NesvickGrains
While soyoil/biodiesel has been the largest beneficiary of news related to RFS mandates, corn/ethanol trade is starting to get my attention here lately.  While it has gone largely unnoticed by many, ethanol prices are absolutely en fuego lately.  The chart attached here shows US spot cash prices at key spots, and if you were to pull up a chart of futures you would see prices breaking out of their trading range in place since late 2014.

US Spot Ethanol

Not only is flat price rallying sharply, but the inverse in the market has gone nuts as well.  We’ve spoken a few times in recent weeks about the data failing to show the market build stocks as it seasonally does in the fall and/or winter months.  Obviously the market’s price structure is giving a major signal that we should not be building stocks and on top of that we have a nearby shortage of ethanol.  What makes this all the more impressive is that ethanol production so far this fall has been running at record levels for this time of year.

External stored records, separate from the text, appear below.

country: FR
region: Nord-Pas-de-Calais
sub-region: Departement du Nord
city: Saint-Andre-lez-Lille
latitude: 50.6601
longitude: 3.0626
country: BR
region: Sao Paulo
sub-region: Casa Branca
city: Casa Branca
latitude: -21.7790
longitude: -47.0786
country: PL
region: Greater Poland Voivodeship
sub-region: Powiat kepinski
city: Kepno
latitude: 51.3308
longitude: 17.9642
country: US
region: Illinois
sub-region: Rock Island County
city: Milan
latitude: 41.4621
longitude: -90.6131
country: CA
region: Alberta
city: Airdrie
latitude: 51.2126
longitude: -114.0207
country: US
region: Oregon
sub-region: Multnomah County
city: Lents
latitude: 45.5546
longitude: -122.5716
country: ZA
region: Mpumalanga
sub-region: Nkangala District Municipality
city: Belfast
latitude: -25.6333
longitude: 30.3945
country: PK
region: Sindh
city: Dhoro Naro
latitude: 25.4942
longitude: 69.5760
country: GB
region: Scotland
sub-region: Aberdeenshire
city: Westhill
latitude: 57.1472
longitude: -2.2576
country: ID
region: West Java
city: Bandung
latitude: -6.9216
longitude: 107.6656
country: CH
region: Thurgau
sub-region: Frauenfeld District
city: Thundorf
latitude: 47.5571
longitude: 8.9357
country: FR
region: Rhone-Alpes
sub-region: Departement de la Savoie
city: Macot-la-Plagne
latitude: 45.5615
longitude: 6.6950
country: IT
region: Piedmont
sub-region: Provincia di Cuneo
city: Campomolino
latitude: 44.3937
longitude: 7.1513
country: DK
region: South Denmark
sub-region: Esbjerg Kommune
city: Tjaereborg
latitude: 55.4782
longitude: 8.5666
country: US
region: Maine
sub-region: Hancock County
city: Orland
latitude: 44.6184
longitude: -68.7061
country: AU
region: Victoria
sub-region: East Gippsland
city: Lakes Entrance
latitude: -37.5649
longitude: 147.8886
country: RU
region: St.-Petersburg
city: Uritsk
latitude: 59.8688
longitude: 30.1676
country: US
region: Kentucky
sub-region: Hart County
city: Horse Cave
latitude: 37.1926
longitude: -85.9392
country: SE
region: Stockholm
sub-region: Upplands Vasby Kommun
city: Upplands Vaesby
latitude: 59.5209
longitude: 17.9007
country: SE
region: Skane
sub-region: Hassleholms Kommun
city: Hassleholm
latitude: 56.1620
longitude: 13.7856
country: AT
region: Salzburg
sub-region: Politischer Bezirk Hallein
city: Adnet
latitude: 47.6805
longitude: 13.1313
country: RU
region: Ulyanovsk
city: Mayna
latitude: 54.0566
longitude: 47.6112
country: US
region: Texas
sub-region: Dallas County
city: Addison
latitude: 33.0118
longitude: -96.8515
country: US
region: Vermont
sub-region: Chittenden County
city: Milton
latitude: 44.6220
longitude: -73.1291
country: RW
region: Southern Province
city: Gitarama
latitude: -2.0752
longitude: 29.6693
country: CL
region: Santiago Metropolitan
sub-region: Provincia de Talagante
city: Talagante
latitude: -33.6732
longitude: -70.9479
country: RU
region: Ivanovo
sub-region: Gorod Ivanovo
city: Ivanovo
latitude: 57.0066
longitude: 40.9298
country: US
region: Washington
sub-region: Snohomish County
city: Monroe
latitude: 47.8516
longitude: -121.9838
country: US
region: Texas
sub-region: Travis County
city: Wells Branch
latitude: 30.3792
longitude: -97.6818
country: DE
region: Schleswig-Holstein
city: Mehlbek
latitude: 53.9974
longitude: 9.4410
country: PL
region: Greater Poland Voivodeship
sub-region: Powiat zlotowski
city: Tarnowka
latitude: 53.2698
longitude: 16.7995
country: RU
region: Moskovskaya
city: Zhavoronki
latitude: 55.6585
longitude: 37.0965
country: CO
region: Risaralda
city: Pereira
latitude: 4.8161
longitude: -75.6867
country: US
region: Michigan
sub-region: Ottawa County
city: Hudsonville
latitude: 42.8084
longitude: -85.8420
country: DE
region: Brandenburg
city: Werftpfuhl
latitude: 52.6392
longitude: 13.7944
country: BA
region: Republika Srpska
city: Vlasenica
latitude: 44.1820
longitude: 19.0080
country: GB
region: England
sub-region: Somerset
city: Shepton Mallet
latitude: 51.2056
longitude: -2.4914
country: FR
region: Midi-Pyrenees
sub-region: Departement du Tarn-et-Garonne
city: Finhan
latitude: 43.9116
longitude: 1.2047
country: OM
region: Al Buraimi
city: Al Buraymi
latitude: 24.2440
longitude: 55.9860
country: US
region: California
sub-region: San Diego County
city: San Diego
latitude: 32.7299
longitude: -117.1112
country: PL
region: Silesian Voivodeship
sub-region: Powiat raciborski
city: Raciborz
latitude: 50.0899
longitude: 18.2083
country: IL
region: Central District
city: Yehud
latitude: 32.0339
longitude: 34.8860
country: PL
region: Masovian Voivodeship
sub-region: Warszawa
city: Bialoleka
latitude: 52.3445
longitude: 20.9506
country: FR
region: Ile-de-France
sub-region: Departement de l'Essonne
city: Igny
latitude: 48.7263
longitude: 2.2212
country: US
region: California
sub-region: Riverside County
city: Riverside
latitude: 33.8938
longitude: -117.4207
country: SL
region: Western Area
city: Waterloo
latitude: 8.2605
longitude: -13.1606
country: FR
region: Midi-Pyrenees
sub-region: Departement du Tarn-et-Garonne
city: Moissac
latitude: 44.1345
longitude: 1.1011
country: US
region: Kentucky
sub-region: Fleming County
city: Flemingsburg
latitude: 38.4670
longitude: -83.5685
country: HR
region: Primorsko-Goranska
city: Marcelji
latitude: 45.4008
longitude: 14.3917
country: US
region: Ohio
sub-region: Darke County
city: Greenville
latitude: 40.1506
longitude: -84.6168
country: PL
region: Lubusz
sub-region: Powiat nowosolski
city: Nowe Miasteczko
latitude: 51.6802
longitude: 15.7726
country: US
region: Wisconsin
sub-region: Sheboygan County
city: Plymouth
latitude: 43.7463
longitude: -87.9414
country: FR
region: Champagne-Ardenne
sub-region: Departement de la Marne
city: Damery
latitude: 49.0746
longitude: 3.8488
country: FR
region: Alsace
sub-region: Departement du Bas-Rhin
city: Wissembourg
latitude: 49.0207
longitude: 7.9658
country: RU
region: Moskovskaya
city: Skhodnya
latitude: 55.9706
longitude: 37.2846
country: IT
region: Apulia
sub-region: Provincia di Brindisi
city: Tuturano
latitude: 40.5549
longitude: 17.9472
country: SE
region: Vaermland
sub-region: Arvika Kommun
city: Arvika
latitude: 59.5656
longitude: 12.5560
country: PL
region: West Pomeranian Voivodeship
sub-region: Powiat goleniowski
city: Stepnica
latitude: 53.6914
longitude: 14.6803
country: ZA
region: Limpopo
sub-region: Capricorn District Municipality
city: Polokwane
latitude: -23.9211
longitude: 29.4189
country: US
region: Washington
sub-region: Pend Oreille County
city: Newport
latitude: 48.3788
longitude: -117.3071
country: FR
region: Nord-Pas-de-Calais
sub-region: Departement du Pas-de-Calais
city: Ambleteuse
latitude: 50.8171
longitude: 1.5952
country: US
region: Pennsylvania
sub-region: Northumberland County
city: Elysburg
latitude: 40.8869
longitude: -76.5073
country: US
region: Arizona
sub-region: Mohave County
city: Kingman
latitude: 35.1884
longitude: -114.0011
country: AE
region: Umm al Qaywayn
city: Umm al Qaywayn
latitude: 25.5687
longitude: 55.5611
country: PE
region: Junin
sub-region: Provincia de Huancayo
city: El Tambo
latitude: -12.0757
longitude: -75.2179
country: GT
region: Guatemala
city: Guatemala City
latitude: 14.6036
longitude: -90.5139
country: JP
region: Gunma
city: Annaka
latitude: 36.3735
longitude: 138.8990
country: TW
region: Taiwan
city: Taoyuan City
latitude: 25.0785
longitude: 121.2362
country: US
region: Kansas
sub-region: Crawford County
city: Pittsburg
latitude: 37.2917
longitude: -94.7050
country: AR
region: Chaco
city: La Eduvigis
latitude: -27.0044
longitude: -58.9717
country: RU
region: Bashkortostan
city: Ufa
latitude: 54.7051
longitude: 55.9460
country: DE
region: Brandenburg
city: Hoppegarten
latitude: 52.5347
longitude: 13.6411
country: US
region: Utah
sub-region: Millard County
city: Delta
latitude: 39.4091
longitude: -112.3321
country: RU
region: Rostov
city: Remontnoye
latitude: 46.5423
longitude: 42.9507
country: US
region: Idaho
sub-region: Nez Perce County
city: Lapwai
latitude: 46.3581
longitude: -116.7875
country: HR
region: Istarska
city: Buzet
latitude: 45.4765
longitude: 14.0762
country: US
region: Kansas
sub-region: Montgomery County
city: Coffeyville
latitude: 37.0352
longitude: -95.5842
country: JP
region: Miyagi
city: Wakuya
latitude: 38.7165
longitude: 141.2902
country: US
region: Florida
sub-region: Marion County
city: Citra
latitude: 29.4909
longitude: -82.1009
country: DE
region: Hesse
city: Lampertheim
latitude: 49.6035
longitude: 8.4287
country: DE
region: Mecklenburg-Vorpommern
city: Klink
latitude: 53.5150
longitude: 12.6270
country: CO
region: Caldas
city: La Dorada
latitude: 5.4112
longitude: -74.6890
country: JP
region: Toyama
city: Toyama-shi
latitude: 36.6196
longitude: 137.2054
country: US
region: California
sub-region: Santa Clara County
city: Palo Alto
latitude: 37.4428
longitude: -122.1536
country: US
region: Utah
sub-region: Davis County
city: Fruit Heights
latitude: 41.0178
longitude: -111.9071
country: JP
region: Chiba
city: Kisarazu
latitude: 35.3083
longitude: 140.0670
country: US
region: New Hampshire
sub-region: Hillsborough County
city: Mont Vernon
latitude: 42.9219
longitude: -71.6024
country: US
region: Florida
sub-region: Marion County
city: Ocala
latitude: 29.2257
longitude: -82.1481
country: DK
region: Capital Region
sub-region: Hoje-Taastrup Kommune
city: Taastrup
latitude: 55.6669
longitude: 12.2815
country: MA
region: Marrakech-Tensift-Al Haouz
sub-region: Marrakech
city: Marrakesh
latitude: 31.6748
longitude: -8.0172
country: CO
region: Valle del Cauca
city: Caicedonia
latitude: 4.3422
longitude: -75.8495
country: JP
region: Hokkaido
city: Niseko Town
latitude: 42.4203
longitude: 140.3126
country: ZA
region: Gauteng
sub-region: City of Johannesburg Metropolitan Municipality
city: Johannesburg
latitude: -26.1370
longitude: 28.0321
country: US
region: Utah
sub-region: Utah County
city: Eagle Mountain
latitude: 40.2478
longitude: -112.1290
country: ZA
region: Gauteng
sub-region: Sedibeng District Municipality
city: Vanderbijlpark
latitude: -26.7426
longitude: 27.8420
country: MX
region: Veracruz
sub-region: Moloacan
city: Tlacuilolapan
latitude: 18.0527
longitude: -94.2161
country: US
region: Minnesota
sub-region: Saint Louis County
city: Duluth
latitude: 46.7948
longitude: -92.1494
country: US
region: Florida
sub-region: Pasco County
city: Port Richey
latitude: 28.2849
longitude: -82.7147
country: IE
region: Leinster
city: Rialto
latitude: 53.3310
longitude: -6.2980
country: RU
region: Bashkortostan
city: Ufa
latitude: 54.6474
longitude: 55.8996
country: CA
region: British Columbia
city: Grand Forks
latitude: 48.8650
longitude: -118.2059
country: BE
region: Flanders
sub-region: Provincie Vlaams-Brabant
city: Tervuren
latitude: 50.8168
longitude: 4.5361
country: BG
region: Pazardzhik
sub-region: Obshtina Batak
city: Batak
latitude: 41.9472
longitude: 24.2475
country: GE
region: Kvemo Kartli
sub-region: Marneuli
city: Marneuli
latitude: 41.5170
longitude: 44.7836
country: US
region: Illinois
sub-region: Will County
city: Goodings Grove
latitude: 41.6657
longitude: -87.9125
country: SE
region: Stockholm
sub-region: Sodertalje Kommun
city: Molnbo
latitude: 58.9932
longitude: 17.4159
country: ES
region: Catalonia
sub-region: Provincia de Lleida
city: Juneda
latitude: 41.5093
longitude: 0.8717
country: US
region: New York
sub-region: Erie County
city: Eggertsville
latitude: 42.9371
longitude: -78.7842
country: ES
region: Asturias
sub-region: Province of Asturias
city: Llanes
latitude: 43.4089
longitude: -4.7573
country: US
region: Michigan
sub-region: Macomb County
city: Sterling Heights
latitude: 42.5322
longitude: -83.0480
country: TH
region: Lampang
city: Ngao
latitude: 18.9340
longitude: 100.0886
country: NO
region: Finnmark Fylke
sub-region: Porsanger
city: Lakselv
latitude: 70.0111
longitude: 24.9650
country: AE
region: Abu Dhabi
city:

Export demand certainly appears to be the “issue” here.  Unfortunately our data on exports is not as current as imports, with EIA only updating exports well after the fact.  The most recent data we have from EIA is currently only through September, but that Sept data shows the highest level of net exports since late 2011.  Data from private sources, such as FO Licht, shows that exports have remained strong since that time and should continue to post new highs.

Monthly Ethanol Net Exports (EIA)

As you’d probably expect the primary destination for US ethanol exports is Canada.  Brazil has increasingly been importing US ethanol as well due to higher biofuel mandates and higher sugar prices.  China and other southeast Asian countries have also picked up imports as air pollution is starting to get a bit more attention in those areas.  The point here is that this export demand could be here to stay.  One thing to watch will be the spread between US and Brazilian prices as sugar prices have started to roll over in recent weeks.

Ethanol production margins remain very stout and the inverse is telling the market it needs more right now.  With that in mind, look for production rates to remain strong in the weeks ahead.  I was slightly surprised to see WASDE leave their corn-ethanol grind unchanged last week.  If production rates remain similar over the coming weeks I would expect them to make a move in their January update.